演劇界自体がどことなくマイノリティで、どことなく反権威的だからこそ、その中における権威主義に対する批判が弱体化してしまう。これは演劇の未来にとっては非常に大きな問題であると思う。自分はそれに対して、一体何ができるだろうか? 具体的な形ではまだ見えない。しかし演劇界を離れて、違う領域の様々な人と対話をすることは非常に重要だと思うし、これからも継続していきたい。
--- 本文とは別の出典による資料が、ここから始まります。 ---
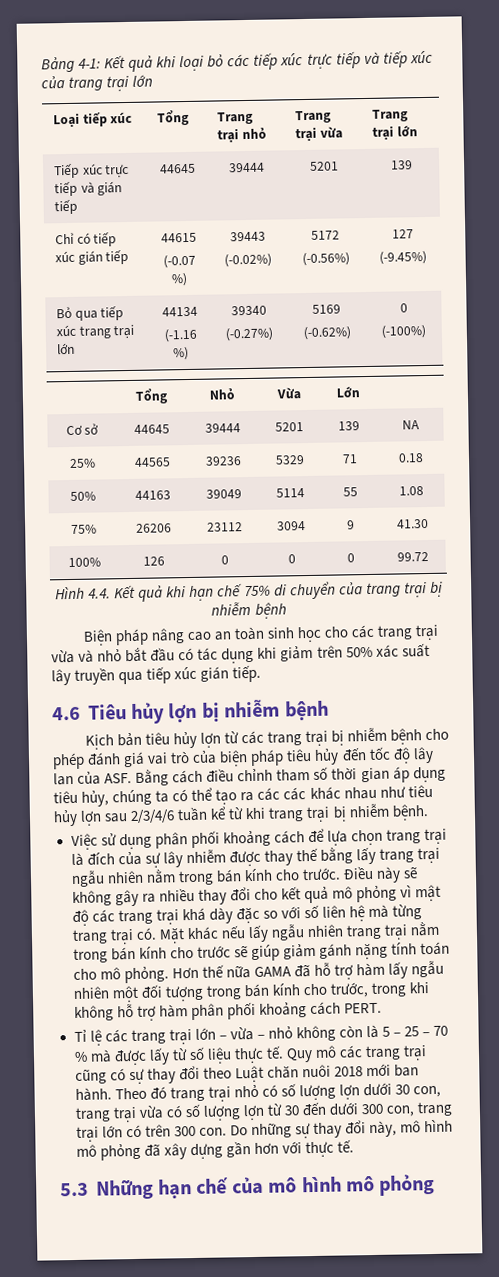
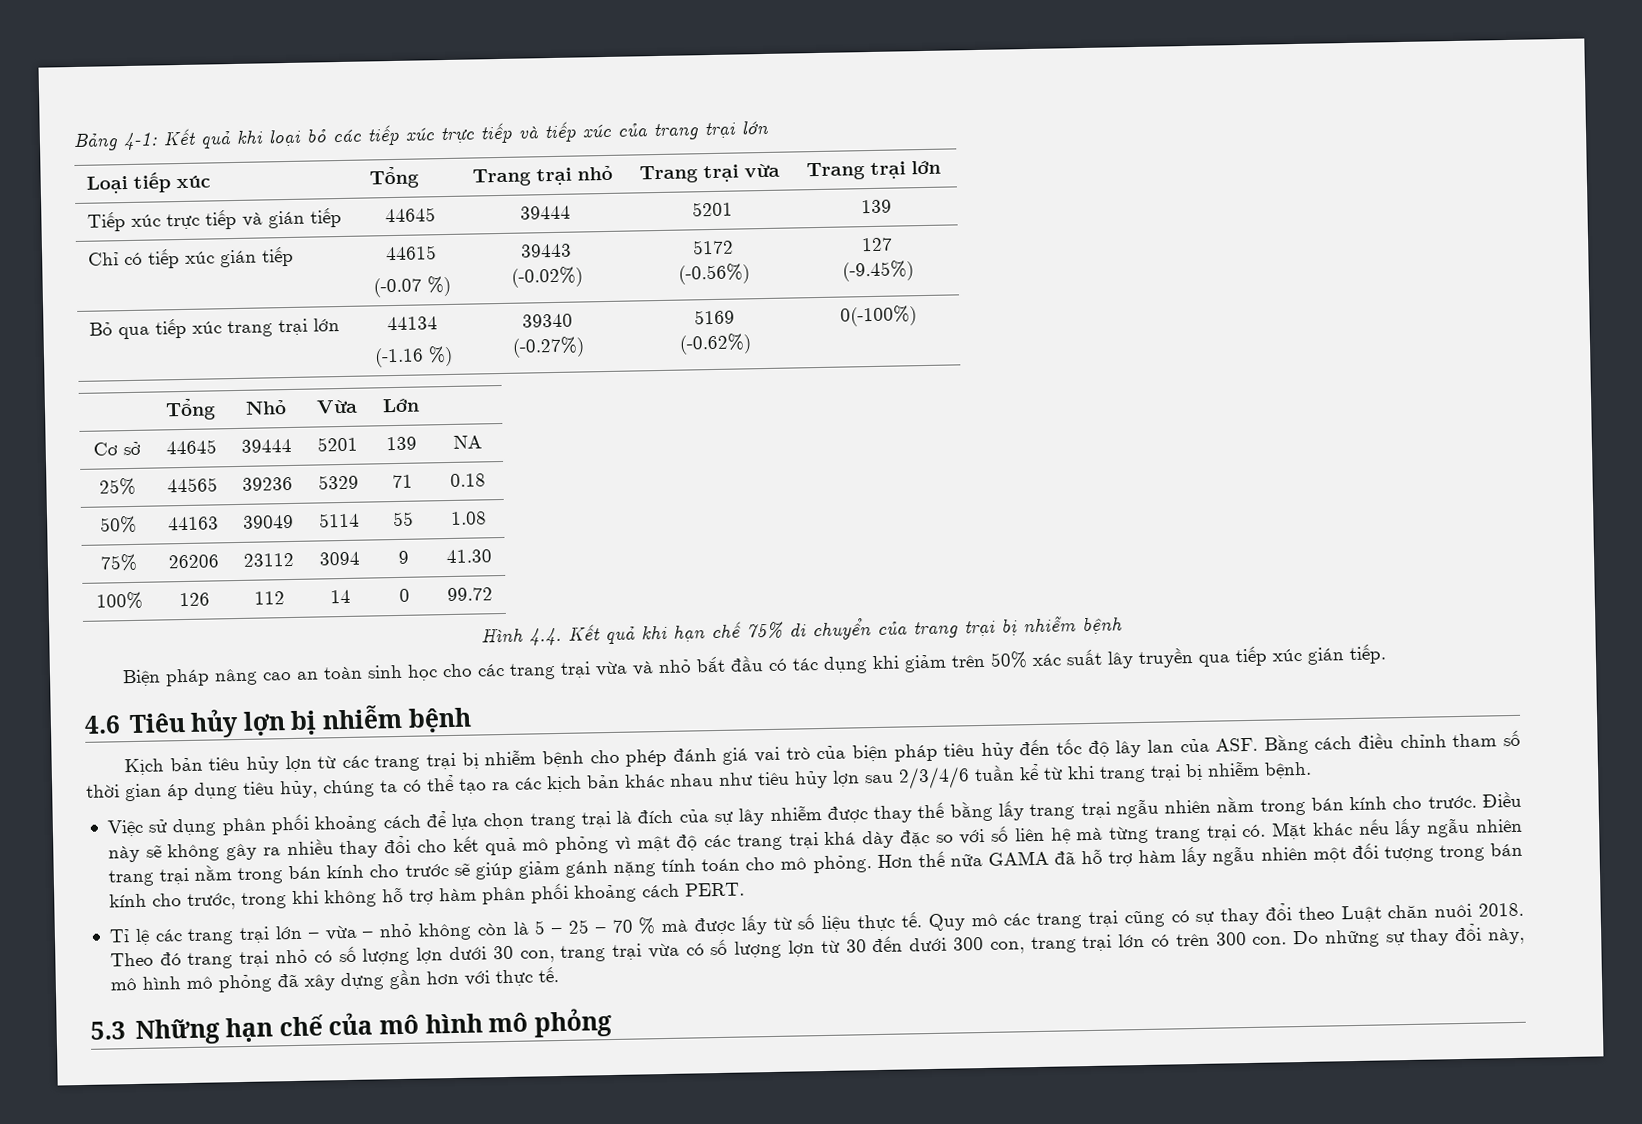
[399,303,408,313] [381,325,426,339] 0 // (-100%) -> [840,305,917,327] 0(-100%)
[220,555,229,565] [287,554,296,564] 0 | 0 -> [254,591,285,605] [329,589,351,604] 112 | 14
[283,787,307,801] các -> [546,774,620,793] kịch bản
[333,1063,420,1077] [74,1087,112,1101] 2018 mới ban hành. -> [1477,902,1524,917] 2018.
演劇におけるマイナー性として、河原乞食という概念がずっと幅を利かせてきた。現代においてもそうだろう。共同体に対してはぐれ者として存在し、時によりトリックスターとして振る舞う。それは決してまともな一市民として扱われることはないが、ある一面での真実を人々に見せる。それは結果として共同体によい影響を与える。市民と河原乞食は社会における陰と陽であり、その関係は持ちつ持たれつである…といったような。時代によってその闇の濃淡こそあれ、演劇人は概ねそういった関係性を自負してきた。確かにそれは、ひとつの理想的な関係性だ。それが成り立つ社会は豊かな社会と言えるだろう。しかし演劇人はその河原乞食性に、あまりにこだわりすぎてきたのではないか? 今の演劇界における構造の硬直性は、結局河原乞食としてのありかたを当然のものとして内面化しすぎてしまったが故の硬直性なのではないか? と思わないでもない。第一、自分は演劇人ではあるものの、「おれは河原乞食だ」と堂々と胸を張れるメンタリティを持っているかというと、随分怪しい。とはいえ、自分のしている活動というのはとてもマイナー的なものだと思っている。それでは自分の持っているこのマイナー性とは、河原乞食ではないのだとしたら、いったい何だろう?